Additionally, just before World War II began, she helped send as many European relatives as she could to Palestine to escape the Holocaust. She was also the grandmother of feminist Gloria Steinem.

==Early life==
Pauline Perlmutter was born in Radziejow in Poland in 1864 (according to her tombstone; some sources give 1863 or 1866 as the year), the daughter of Reform Jewish Russian emigrants Hayman Hirsch Perlmutter, a cantor, and Bertha Slisower Perlmutter. She was raised in Bavaria, attending a teacher training program there.

==Career==
In 1914, Pauline Perlmutter Steinem wrote:
"People say: 'Women cannot succeed in certain fields.' How do we know what women can do, when we have never yet allowed them to try? No man knows what woman would do, if she were free to develop the powers latent within her, nor does she herself know as yet."

===In education===
Steinem moved to the US state of Ohio as a young wife and mother. Her teacher training in Bavaria informed a lifetime of activism for education.

She was the first woman to serve on the Toledo Board of Education; when she was elected in 1904, she became the first woman to hold public office in Toledo, and possibly the first Jewish woman to hold elected public office in the United States. She was elected on a coalition ticket along with socialists and anarchists.

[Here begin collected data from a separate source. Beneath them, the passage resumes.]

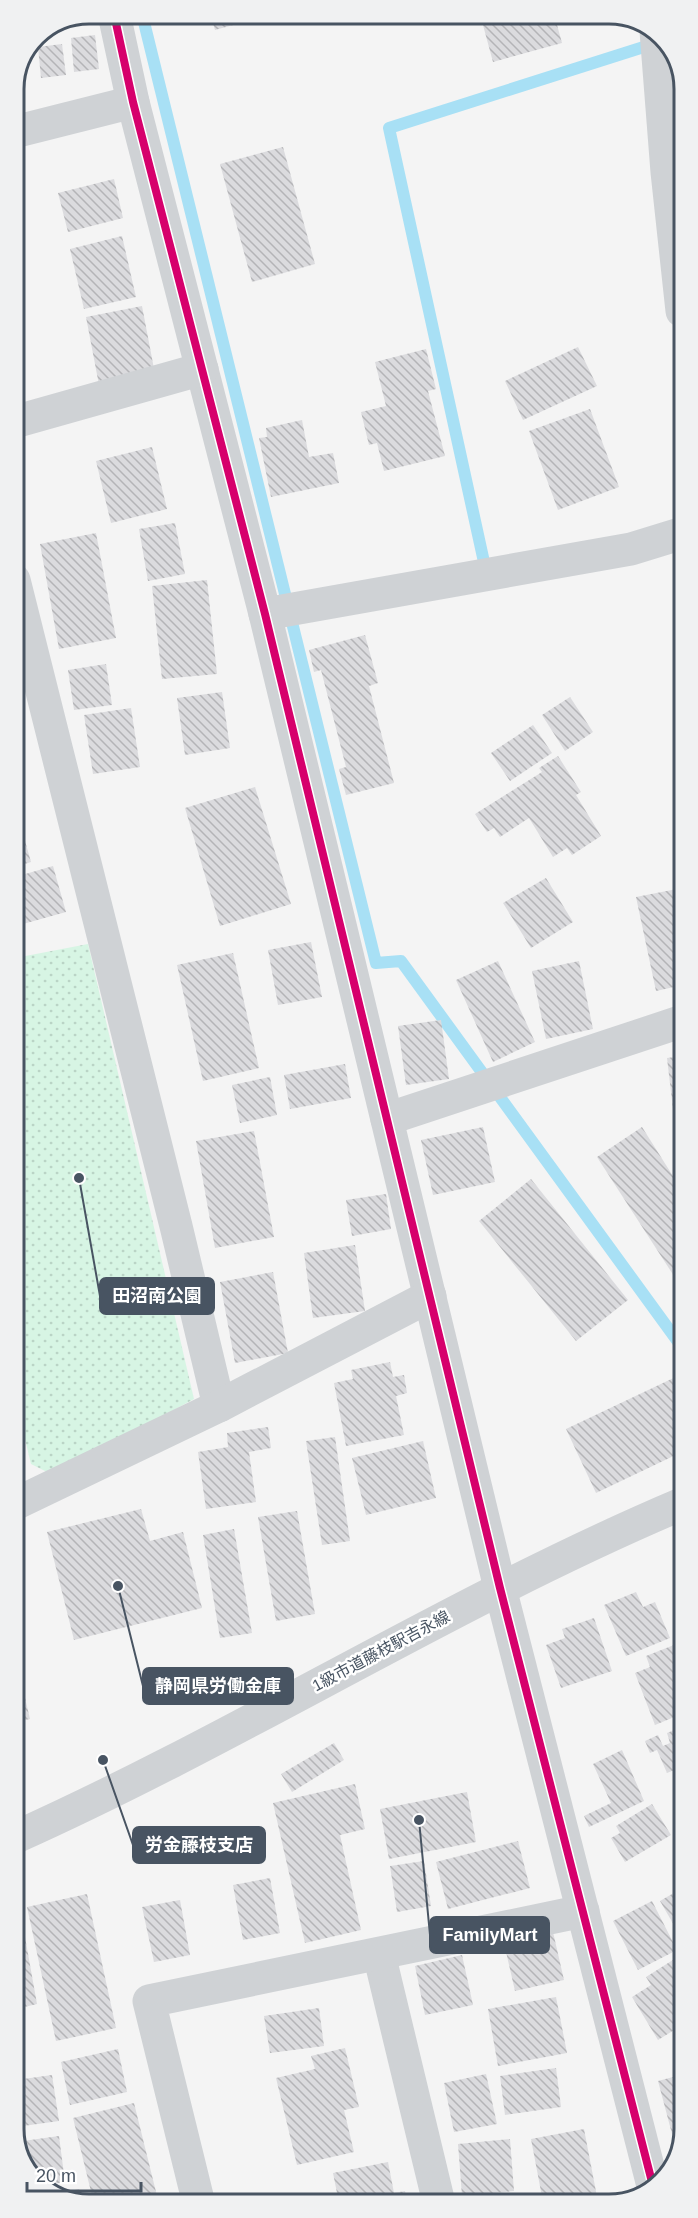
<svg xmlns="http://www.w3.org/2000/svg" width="698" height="2218" viewBox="0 0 698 2218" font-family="Helvetica,'Noto Sans JP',sans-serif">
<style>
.park{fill:url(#park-dots)}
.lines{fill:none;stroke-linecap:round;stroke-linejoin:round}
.stream{stroke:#a8e0f5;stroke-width:12}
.building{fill:url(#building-back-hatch)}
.minor{stroke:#cfd2d5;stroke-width:33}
.cycleway-casing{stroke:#fff;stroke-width:11}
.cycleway{stroke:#d6006c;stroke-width:8}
.labels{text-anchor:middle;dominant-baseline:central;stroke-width:5;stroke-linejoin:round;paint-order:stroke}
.street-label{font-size:16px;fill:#485462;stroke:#fff}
.rim{fill:none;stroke:#485462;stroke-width:3}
.leader{fill:none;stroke:#485462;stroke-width:2}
.callout-dot{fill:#485462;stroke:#fff;stroke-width:2}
.callout{fill:#485462;stroke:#485462;stroke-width:2}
.callout-label{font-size:18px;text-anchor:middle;font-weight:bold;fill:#fff}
</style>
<defs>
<pattern id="park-dots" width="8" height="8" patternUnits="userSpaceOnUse" patternTransform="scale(1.5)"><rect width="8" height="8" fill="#d7f5e4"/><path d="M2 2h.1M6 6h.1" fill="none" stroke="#bad4c6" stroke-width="1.8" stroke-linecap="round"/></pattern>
<pattern id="building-back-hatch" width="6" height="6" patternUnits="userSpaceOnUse" patternTransform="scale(1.5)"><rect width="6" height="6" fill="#dbdbde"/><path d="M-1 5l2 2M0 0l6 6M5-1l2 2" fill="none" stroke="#b4b4b7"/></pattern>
</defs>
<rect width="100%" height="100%" fill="#f4f4f4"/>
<polygon class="park" points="88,944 194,1399 53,1475 31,1464 15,1398 15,958"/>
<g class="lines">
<g class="stream">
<polyline points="142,14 376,963 401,961 684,1350"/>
<polyline points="484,562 389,128 650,45 650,41"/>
</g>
</g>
<g class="building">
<polygon points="210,14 273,14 215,30"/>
<polygon points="480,14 554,14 562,43 493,62"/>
<polygon points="95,35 99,69 74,72 71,38"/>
<polygon points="62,44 66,75 41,78 38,47"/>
<polygon points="283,147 315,264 252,282 220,164"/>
<polygon points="114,179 123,218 68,232 58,193"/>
<polygon points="122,236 136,297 84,309 70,249"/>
<polygon points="142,306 155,374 99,385 86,317"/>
<polygon points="578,347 597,386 523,420 505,381"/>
<polygon points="426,349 436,389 428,391 445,456 384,471 377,443 369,445 361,412 386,406 375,362"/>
<polygon points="590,409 619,487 558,510 529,431"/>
<polygon points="302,420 309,457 333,453 339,483 271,497 259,438 267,437 266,428"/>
<polygon points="152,447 167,509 111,523 96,461"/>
<polygon points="175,523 185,574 148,581 139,529"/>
<polygon points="96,533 116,638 59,649 40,544"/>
<polygon points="207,580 217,674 162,679 152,586"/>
<polygon points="365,635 378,683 369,686 394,783 346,795 339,769 346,767 321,670 314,672 309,650"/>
<polygon points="106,664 112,705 74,710 68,670"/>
<polygon points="222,692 230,748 185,755 177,698"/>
<polygon points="570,697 593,732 565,751 542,715"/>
<polygon points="131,708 140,767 93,774 84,715"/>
<polygon points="533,725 552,753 510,781 491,753"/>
<polygon points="558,756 581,792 576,795 601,836 572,855 567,848 553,857 529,818 500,837 494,828 487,832 475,814 542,772 539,768"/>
<polygon points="255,787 291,904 220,926 185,808"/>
<polygon points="20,823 31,862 15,867 14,825"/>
<polygon points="53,866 66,912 23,924 15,894 15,877"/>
<polygon points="546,878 573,922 531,948 503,903"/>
<polygon points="677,889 683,915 683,985 656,991 636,897"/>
<polygon points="311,942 322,997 278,1005 268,950"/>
<polygon points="233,953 259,1068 203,1081 177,965"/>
<polygon points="498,961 535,1042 493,1062 456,980"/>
<polygon points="579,961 593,1029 546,1039 532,971"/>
<polygon points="441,1020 449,1079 406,1085 398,1026"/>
<polygon points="683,1056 683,1142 677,1143 667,1058"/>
<polygon points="345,1064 351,1098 290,1109 284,1075"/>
<polygon points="270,1077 277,1115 240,1123 232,1085"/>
<polygon points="483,1127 495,1182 433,1195 421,1140"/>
<polygon points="642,1127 683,1192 683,1290 597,1157"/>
<polygon points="254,1131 274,1237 215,1248 196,1141"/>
<polygon points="531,1179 628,1300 576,1341 479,1221"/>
<polygon points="386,1194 391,1229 352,1236 346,1200"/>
<polygon points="355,1245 365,1311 313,1318 304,1253"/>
<polygon points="273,1272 288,1353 235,1363 220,1282"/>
<polygon points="390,1362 393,1377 404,1375 407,1393 396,1396 404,1435 346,1446 334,1383 353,1379 351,1370"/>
<polygon points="684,1373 684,1451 596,1493 566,1429"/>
<polygon points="268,1427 271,1448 249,1452 256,1502 206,1509 198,1452 228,1447 227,1433"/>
<polygon points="335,1437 350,1541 322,1545 306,1441"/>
<polygon points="423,1441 436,1498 366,1515 352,1458"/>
<polygon points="141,1509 150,1541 183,1532 202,1608 74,1640 47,1532"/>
<polygon points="297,1511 315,1614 276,1621 258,1517"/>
<polygon points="234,1529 252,1633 220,1638 203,1535"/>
<polygon points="636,1592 643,1607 655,1602 670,1638 626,1656 604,1605"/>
<polygon points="594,1618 612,1671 561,1688 546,1645 565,1638 562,1629"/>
<polygon points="674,1645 684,1670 684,1713 655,1725 635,1673 650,1667 646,1656"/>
<polygon points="15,1656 30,1719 16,1722"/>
<polygon points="684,1726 684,1766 667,1773 657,1750 650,1753 645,1741 658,1735 663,1746 670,1743 667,1733"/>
<polygon points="334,1743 344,1760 292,1792 281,1774"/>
<polygon points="622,1750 644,1801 589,1827 584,1816 611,1803 593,1764"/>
<polygon points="355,1784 365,1829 340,1835 361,1930 305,1943 273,1803"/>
<polygon points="467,1792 476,1842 389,1859 380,1809"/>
<polygon points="652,1804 671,1835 625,1862 611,1838 620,1833 616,1826"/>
<polygon points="518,1841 530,1888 448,1909 436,1862"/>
<polygon points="424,1861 431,1906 397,1912 390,1866"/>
<polygon points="270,1878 280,1933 243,1940 233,1885"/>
<polygon points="684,1887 684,1938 682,1939 660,1901"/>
<polygon points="87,1894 116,2028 56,2041 27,1907"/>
<polygon points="180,1900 190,1955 154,1962 142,1907"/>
<polygon points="652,1901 677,1950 638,1970 613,1921"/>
<polygon points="553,1932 564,1980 515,1991 504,1943"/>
<polygon points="25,1937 37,2004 16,2009 16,1939"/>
<polygon points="462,1955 473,2005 425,2015 415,1966"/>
<polygon points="676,1958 684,1970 684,2024 658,2040 632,1997 651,1985 646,1977"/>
<polygon points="556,1997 567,2053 498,2066 488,2009"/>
<polygon points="319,2008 324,2046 270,2053 264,2016"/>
<polygon points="345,2048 359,2107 344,2110 354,2152 297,2165 276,2078 315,2069 311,2056"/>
<polygon points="118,2049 127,2092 70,2105 61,2062"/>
<polygon points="556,2068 561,2107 505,2115 500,2076"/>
<polygon points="486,2074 497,2124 454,2132 444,2083"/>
<polygon points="684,2074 684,2129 676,2149 658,2081"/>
<polygon points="52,2075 59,2121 16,2127 16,2080"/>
<polygon points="134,2103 159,2204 94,2204 73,2118"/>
<polygon points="584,2129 598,2202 543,2202 531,2139"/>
<polygon points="59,2136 65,2182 39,2186 16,2148 16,2142"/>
<polygon points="510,2139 514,2191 462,2196 458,2144"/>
<polygon points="388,2162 394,2193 405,2191 408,2203 339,2203 333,2173"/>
<polygon points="79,2189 83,2204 60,2194"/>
</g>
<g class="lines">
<g class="minor">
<polyline points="114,14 133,102 265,614 500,1588 653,2186"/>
<polyline points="656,31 667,172 682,311"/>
<polyline points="14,132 133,102"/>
<polyline points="14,422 202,369"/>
<polyline points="14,580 176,1226 219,1406"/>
<polyline points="265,614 631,549 683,533"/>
<polyline points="387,1119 683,1021"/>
<polyline points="15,1504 219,1406 430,1296"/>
<path d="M16 1837C243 1735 454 1600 684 1503"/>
<polyline points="379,1954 439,2203"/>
<polyline points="199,2204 149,2001 583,1911"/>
</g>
<g class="cycleway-casing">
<polyline id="cycleway" points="114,14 133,102 265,614 500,1588 653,2186"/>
</g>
<use href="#cycleway" class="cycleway"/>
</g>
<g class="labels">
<g class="street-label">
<text transform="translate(381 1651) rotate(-28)">1級市道藤枝駅吉永線</text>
</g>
</g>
<path d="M0 0H698V2218H0ZM89 24H609A65 65 0 0 1 674 89V2129A65 65 0 0 1 609 2194H89A65 65 0 0 1 24 2129V89A65 65 0 0 1 89 24Z" fill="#f0f1f2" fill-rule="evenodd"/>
<path class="rim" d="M89 24H609A65 65 0 0 1 674 89V2129A65 65 0 0 1 609 2194H89A65 65 0 0 1 24 2129V89A65 65 0 0 1 89 24Z"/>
<path class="leader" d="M79 1178L100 1296M118 1586L143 1686M103 1760L133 1845M419 1820L430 1935"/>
<g class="callout-dot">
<circle cx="79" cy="1178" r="6"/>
<circle cx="118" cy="1586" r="6"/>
<circle cx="103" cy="1760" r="6"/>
<circle cx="419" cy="1820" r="6"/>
</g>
<g class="callout">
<rect x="100" y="1278" width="114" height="36" rx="6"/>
<rect x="143" y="1668" width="150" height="36" rx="6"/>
<rect x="133" y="1827" width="132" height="36" rx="6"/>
<rect x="430" y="1917" width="119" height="36" rx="6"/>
</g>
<g class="callout-label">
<text x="157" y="1302">田沼南公園</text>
<text x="218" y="1692">静岡県労働金庫</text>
<text x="199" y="1851">労金藤枝支店</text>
<text x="490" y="1941">FamilyMart</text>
</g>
<path d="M27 2182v9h114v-9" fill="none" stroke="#485462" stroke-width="3"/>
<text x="36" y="2182" font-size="18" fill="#485462" stroke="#ffffff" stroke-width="4.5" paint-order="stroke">20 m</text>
</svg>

She founded a public vocational school, the Macomber Vocational High School, and she worked for juvenile court reform in Ohio. She was also appointed to the board of trustees for the Toledo Public Library.

===In Jewish organizations===
She served as the chair of the Toledo chapter of the National Council of Jewish Women, and was national chair of that organization's Sabbath School committee. She was also president of the Hebrew Associated Charities and Loan Association, a mutual aid society. Although Steinem identified as Jewish, she also followed Theosophy. Steinem identified as a universalist rather than a Zionist.

===In women's suffrage===
As an active member of the National American Woman Suffrage Association (NAWSA), she was a chairwoman of their educational committee and a delegate to the International Council of Women, held in Switzerland in 1908. She was head of the Ohio Woman's Suffrage Association from 1908 to 1911, and president of Toledo Council of Women, as well as president of the Toledo Federation of Women's Clubs.

==Personal life==
In 1884, Pauline Perlmutter married Joseph Steinem, a German-born businessman who was living in Toledo, Ohio. They had four sons together, Edgar, Jesse, Clarence, and Leo; Edgar was born in Germany in 1885; the younger three sons were born in Ohio. She was widowed when Joseph died in 1929. Pauline Perlmutter Steinem died in 1940, aged 75 years, in Toledo.

Her son, Leo Steinem, was the father of American feminist Gloria Steinem, and of lawyer and gem expert Susanne Steinem Patch.